Reported in New York Official Reports at LMS Med. Care, P.C. v State Farm Mut. Auto. Ins. Co. (2007 NY Slip Op 51072(U))

LMS Med. Care, P.C. v State Farm Mut. Auto. Ins. Co. (2007 NY Slip Op 51072(U)) [*1]
LMS Med. Care, P.C. v State Farm Mut. Auto. Ins. Co.
2007 NY Slip Op 51072(U) [15 Misc 3d 141(A)]
Decided on May 24, 2007
Appellate Term, Second Department
Published by New York State Law Reporting Bureau pursuant to Judiciary Law § 431.
This opinion is uncorrected and will not be published in the printed Official Reports.
Decided on May 24, 2007

SUPREME COURT OF THE STATE OF NEW YORK

APPELLATE TERM: 2nd and 11th JUDICIAL DISTRICTS


PRESENT: : PESCE, P.J., WESTON PATTERSON and GOLIA, JJ
2006-550 K C.
LMS Medical Care, P.C. a/a/o Martaba Bazarova, Bakhadir Kadirof and Manzura Narzieva, Respondent,

against

State Farm Mutual Auto. Ins. Co., Appellant.

Appeal from an order of the Civil Court of the City of New York, Kings County (Loren Baily-Schiffman, J.), entered February 3, 2006. The order granted plaintiff’s motion for summary judgment.

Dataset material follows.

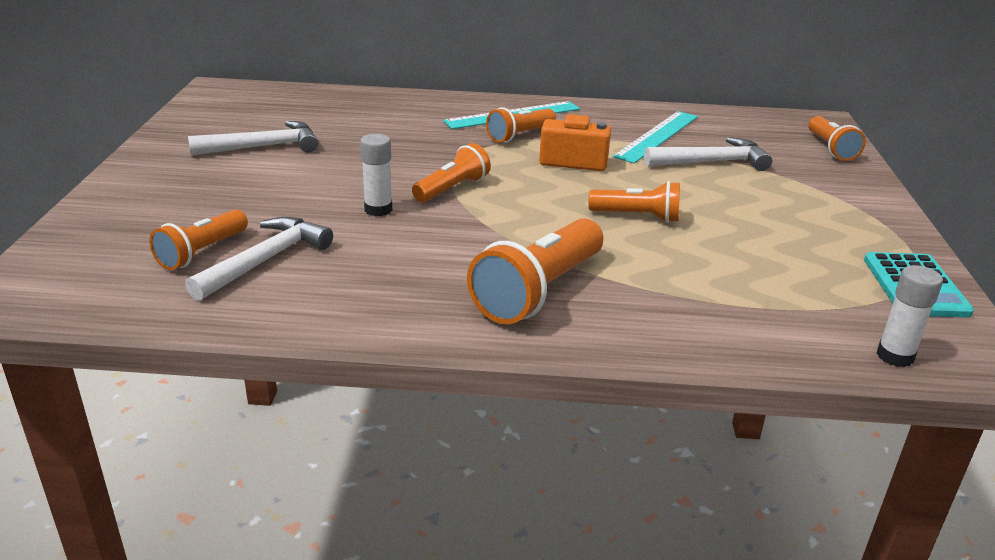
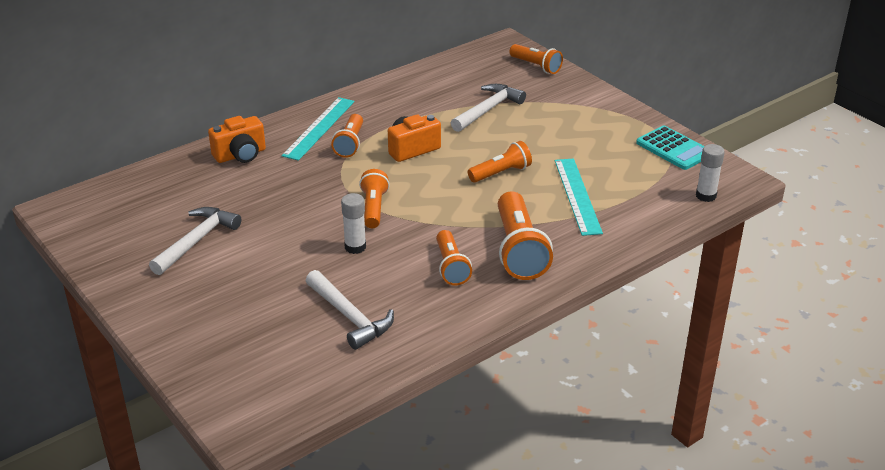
camera: 40 degrees left, 5 degrees up
(202, 252) = (303, 334): orange flashlight -> orange flashlight (451, 267)
(265, 260) = (349, 317): white hammer -> white hammer turned 150 degrees clockwise
(411, 108) = (240, 155): none -> orange camera
(657, 136) = (431, 103): turquoise ruler -> turquoise ruler (577, 196)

Order affirmed without costs.

In this action by a provider to recover assigned first-party no-fault benefits, plaintiff’s motion for summary judgment was granted. The sole issue raised on appeal is whether defendant proffered sufficient evidence to demonstrate that there was a triable issue of fact because it possessed a founded belief that the alleged injuries did not arise from a covered incident (see Central Gen. Hosp. v Chubb Group of Ins. Cos., 90 NY2d 195, 199 [1997]). In the present case, defendant failed to establish such a founded belief. The accident reports and other documents offered by defendant do not constitute evidentiary proof in admissible form and are without probative value, as they were not sworn or supported by an affidavit of someone alleging personal knowledge of the facts included therein or of the preparation of said documents (see A.B. Med. Servs. PLLC v Utica Mut. Ins. Co., 10 Misc 3d 50, 52 [App Term, 2d & 11th Jud Dists 2005]).
Accordingly, defendant failed to demonstrate the existence of a triable issue of fact.

Pesce, P.J., and Weston Patterson, J., concur.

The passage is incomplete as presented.